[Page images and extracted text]

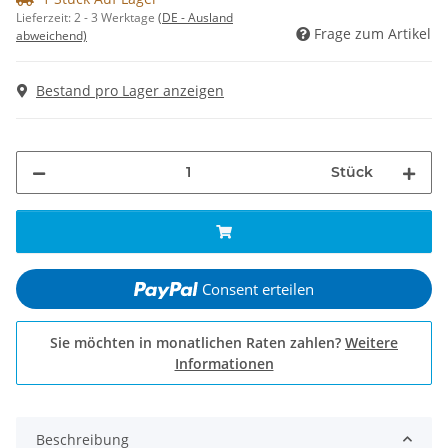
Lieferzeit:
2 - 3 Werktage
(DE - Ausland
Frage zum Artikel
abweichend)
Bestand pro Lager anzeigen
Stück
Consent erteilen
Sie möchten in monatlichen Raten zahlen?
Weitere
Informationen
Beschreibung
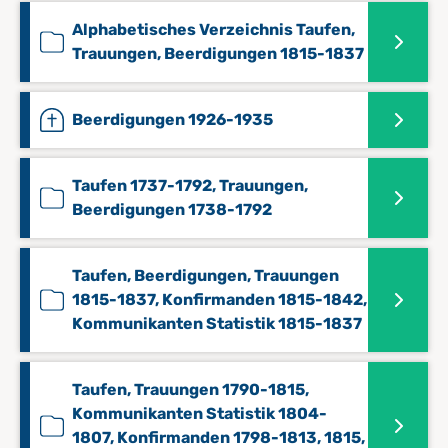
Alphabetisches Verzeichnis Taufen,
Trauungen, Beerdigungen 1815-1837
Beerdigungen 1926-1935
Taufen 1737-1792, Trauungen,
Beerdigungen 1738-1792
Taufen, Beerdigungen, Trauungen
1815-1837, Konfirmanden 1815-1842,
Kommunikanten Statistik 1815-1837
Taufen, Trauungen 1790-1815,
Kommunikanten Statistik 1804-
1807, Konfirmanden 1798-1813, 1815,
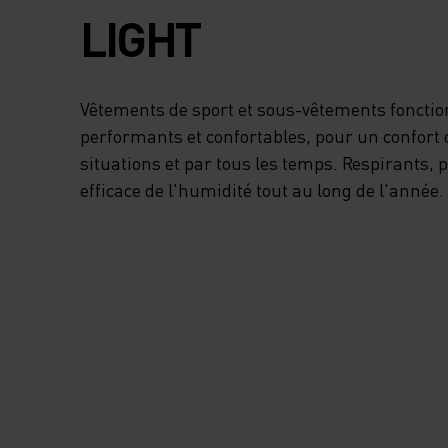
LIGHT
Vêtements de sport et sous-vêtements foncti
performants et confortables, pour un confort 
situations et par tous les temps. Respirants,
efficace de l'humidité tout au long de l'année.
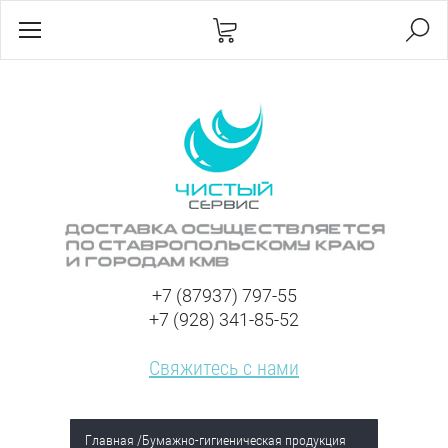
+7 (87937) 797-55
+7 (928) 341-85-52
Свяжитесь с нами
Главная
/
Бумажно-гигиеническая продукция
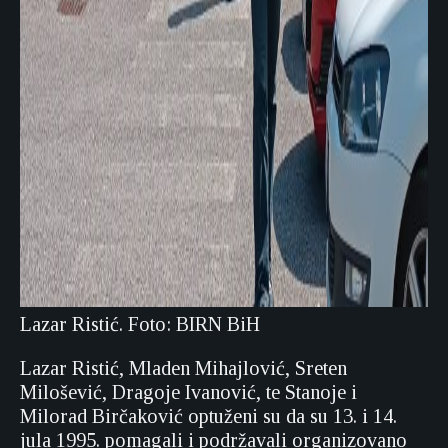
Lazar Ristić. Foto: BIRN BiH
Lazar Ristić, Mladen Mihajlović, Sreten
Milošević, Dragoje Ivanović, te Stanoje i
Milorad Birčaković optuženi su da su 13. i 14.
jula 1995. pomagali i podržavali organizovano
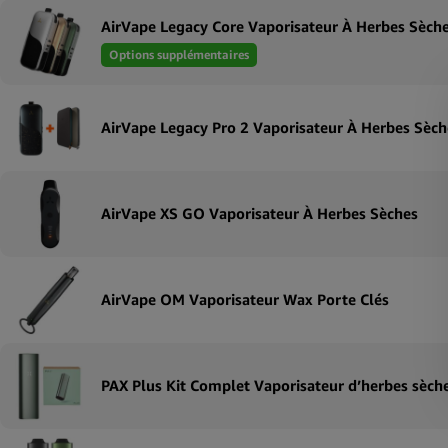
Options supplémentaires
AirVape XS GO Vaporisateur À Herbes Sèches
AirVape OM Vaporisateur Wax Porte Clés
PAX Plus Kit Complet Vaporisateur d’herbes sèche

◆ Problem to work on
The records above should be written out in full and unchanged, except that pictures are dropped.

◆ Your response
Lieferzeit:
2 - 3 Werktage
(DE - Ausland
Frage zum Artikel
abweichend)
Bestand pro Lager anzeigen
Stück
Consent erteilen
Sie möchten in monatlichen Raten zahlen?
Weitere
Informationen
Beschreibung
Alphabetisches Verzeichnis Taufen,
Trauungen, Beerdigungen 1815-1837
Beerdigungen 1926-1935
Taufen 1737-1792, Trauungen,
Beerdigungen 1738-1792
Taufen, Beerdigungen, Trauungen
1815-1837, Konfirmanden 1815-1842,
Kommunikanten Statistik 1815-1837
Taufen, Trauungen 1790-1815,
Kommunikanten Statistik 1804-
1807, Konfirmanden 1798-1813, 1815,
LIGHT
Vêtements de sport et sous-vêtements foncti
performants et confortables, pour un confort 
situations et par tous les temps. Respirants,
efficace de l'humidité tout au long de l'année.
+7 (87937) 797-55
+7 (928) 341-85-52
Свяжитесь с нами
Главная
/
Бумажно-гигиеническая продукция
Lazar Ristić. Foto: BIRN BiH
Lazar Ristić, Mladen Mihajlović, Sreten
Milošević, Dragoje Ivanović, te Stanoje i
Milorad Birčaković optuženi su da su 13. i 14.
jula 1995. pomagali i podržavali organizovano
Options supplémentaires
AirVape XS GO Vaporisateur À Herbes Sèches
AirVape OM Vaporisateur Wax Porte Clés
PAX Plus Kit Complet Vaporisateur d’herbes sèche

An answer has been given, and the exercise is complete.